Work required :: Pull each line holding "Bruno" out of the entries below.

Data provided ::
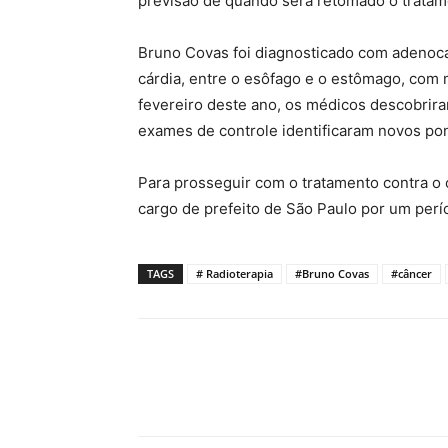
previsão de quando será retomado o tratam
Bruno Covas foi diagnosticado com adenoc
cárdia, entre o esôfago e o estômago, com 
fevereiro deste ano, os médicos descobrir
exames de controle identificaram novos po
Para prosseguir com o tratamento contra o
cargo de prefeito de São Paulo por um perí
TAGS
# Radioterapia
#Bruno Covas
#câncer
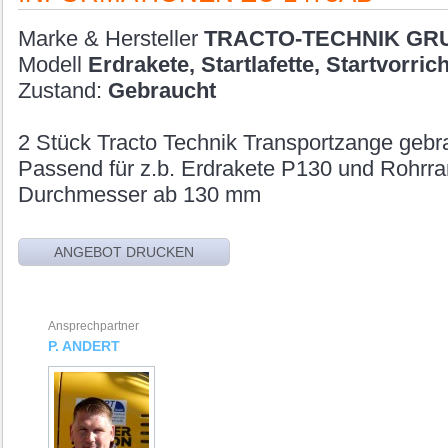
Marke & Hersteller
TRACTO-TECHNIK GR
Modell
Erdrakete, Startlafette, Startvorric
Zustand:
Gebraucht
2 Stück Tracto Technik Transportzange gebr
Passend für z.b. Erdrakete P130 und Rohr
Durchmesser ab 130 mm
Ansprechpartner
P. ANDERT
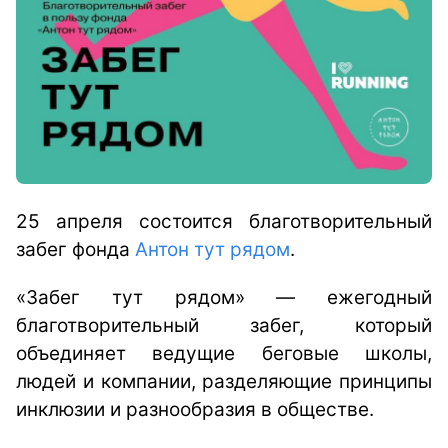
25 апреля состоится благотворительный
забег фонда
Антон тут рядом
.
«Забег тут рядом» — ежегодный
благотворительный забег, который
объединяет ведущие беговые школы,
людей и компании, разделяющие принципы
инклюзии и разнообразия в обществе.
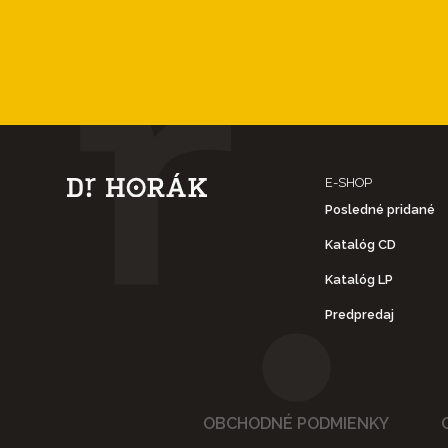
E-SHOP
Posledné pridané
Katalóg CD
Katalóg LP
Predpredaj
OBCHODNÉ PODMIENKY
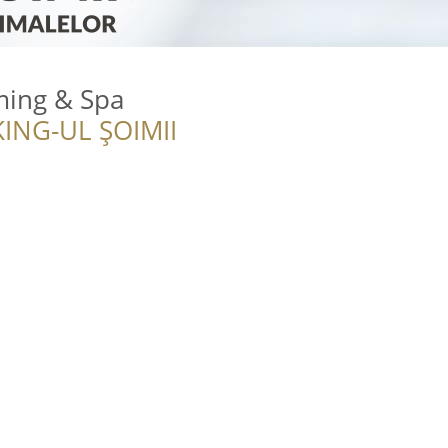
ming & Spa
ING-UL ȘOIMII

Written reply ::
Bruno Covas foi diagnosticado com adenoc
#Bruno Covas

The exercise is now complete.